February 7, 2017 / 2:08 AM / 8 months ago

Oil prices steady, kept in range by mixed price indicators

SINGAPORE, Feb 7 (Reuters) - Oil steadied on Tuesday after falls the previous session, with markets torn between mixed price indicators that have kept crude range-bound for much of the year.

Brent crude futures, the international benchmark for oil prices, were trading at $55.96 per barrel at 0151 GMT, up 24 cents from the last close.

U.S. West Texas Intermediate (WTI) crude futures were up 20 cents at $53.21 a barrel.

The increases came after WTI and Brent fell 1.5 to 2 percent the previous day.

Since the beginning of the year, both crude futures benchmarks have remained within a $5 per barrel price range, indicating a lack of strong directional price indicators.

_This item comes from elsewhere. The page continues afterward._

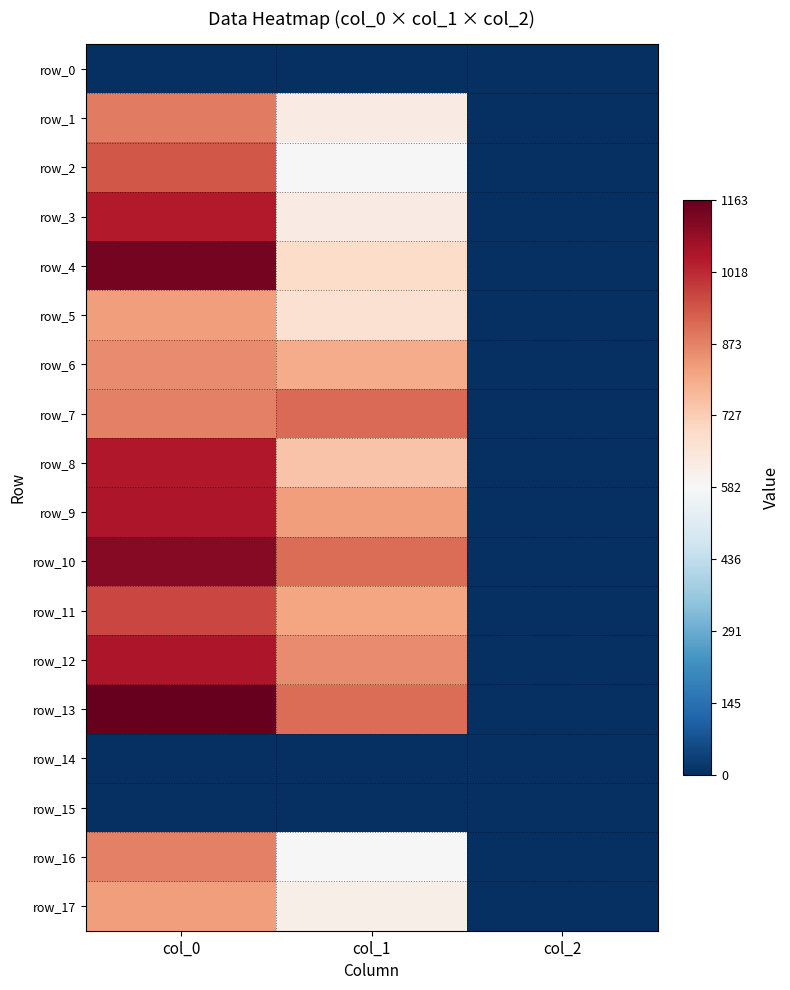

Rank the categories by row_10 value from lowest to highest.

col_2, col_1, col_0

Traders said key price support was coming from an effort by the Organization of the Petroleum Exporting Countries (OPEC) and other producers to cut output by almost 1.8 million barrels per day (bpd) in the first half of 2017.

While OPEC and Russia have together cut at least 1.1 million bpd so far, rising output elsewhere as well as signs of slowing demand growth threaten to undermine these efforts, traders said.

“The number of oil rigs in the U.S. (is) now at the highest level in 14 months, having risen over 20 percent since the OPEC production cut agreement was reached,” ANZ bank said on Tuesday.

Beyond rising drilling activity, there are also concerns that U.S. gasoline consumption, a key pillar for crude oil demand, is stalling.

Gasoline stockpiles rose by almost 21 million barrels during the first 27 days of 2017, compared with an average increase of less than 12 million barrels at the same time of year during the previous decade, according to official inventory data, implying either stalling demand or ongoing oversupply.

In China, which is challenging the United States as the world’s biggest oil consumer, BMI Research said this week that crude oil import demand would soften during the first half of the year as refinery maintenance results in less demand and as independent refiners were given a lower annual crude import quota.